## Using the information
1. Please set down the passage on Jean-Claude Juncker word for word, from "In this German-language" to "the EU countries.".
2. Summarize the passage on Jean-Claude Juncker in two sentences.

## Reading passage
****************************************
Although the possibility of any exit from the euro has basically been left behind, both socially and economically, the European Union is still very sick. Several core economies such as France and Italy may slip into their third recession in six years.
Starting his first week running the colossal but challenges-ridden EU machinery, the new European Commission chief Jean-Claude Juncker, who turns 60 next month, and who governed the tiny city country of Luxembourg for 18 years, must quickly come to grips with the breathtaking complexities of the bloc.
In seeking a cure-all therapy for the enlarging bloc, Juncker has chosen to identify himself with the European political gurus who played decisive roles in forging the EU.
On his first day of work after entering the Charlemagne building in Brussels on Nov 3, Juncker traveled to Frankfurt and attended the launch of a book by 84-year-old Helmut Kohl, who was the chancellor of West Germany from 1982 to 1990 and then of the reunified Germany from 1990 to 1998.
In this German-language book, the title of which translates as Worrying About Europe, Kohl has urged more spirit in forging European unity, even as crippling economic growth and soaring unemployment have resulted in growing public skepticism and mistrust toward the EU among the public in the EU countries.
Juncker also planned to speak side by side with Jacques Delors at a Brussels forum on new direction of Europe on the afternoon of Nov 6. But the 89-year-old Delors, who served three times as European Commission president between 1984 and 1995, cancelled at the last minute because he felt too feeble to travel from Paris to Brussels.
****************************************
## Listed entries
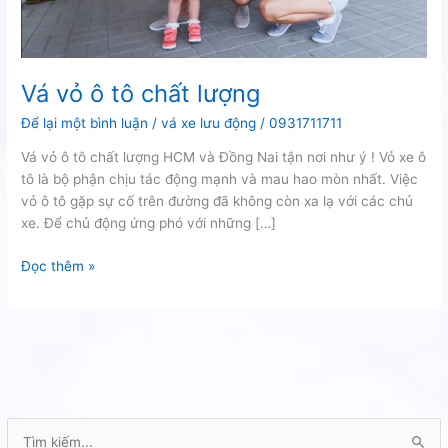
Vá vỏ ô tô chất lượng
Để lại một bình luận
/
vá xe lưu động
/
0931711711
Vá vỏ ô tô chất lượng HCM và Đồng Nai tận nơi như ý ! Vỏ xe ô
tô là bộ phận chịu tác động mạnh và mau hao mòn nhất. Việc
vỏ ô tô gặp sự cố trên đường đã không còn xa lạ với các chủ
xe. Để chủ động ứng phó với những […]
Vá
Đọc thêm »
vỏ
ô
tô
chất
lượng
T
****************************************
## Exercise responses
1.
In this German-language book, the title of which translates as Worrying About Europe, Kohl has urged more spirit in forging European unity, even as crippling economic growth and soaring unemployment have resulted in growing public skepticism and mistrust toward the EU among the public in the EU countries.

2. The European Union is still very sick, with core economies such as France and Italy possibly slipping into a third recession in six years, as Jean-Claude Juncker starts his first week as European Commission chief. Juncker has chosen to identify himself with figures who forged the EU: he attended the launch of a book by Helmut Kohl urging more spirit in forging European unity, and he planned to speak beside Jacques Delors, who cancelled because he felt too feeble to travel.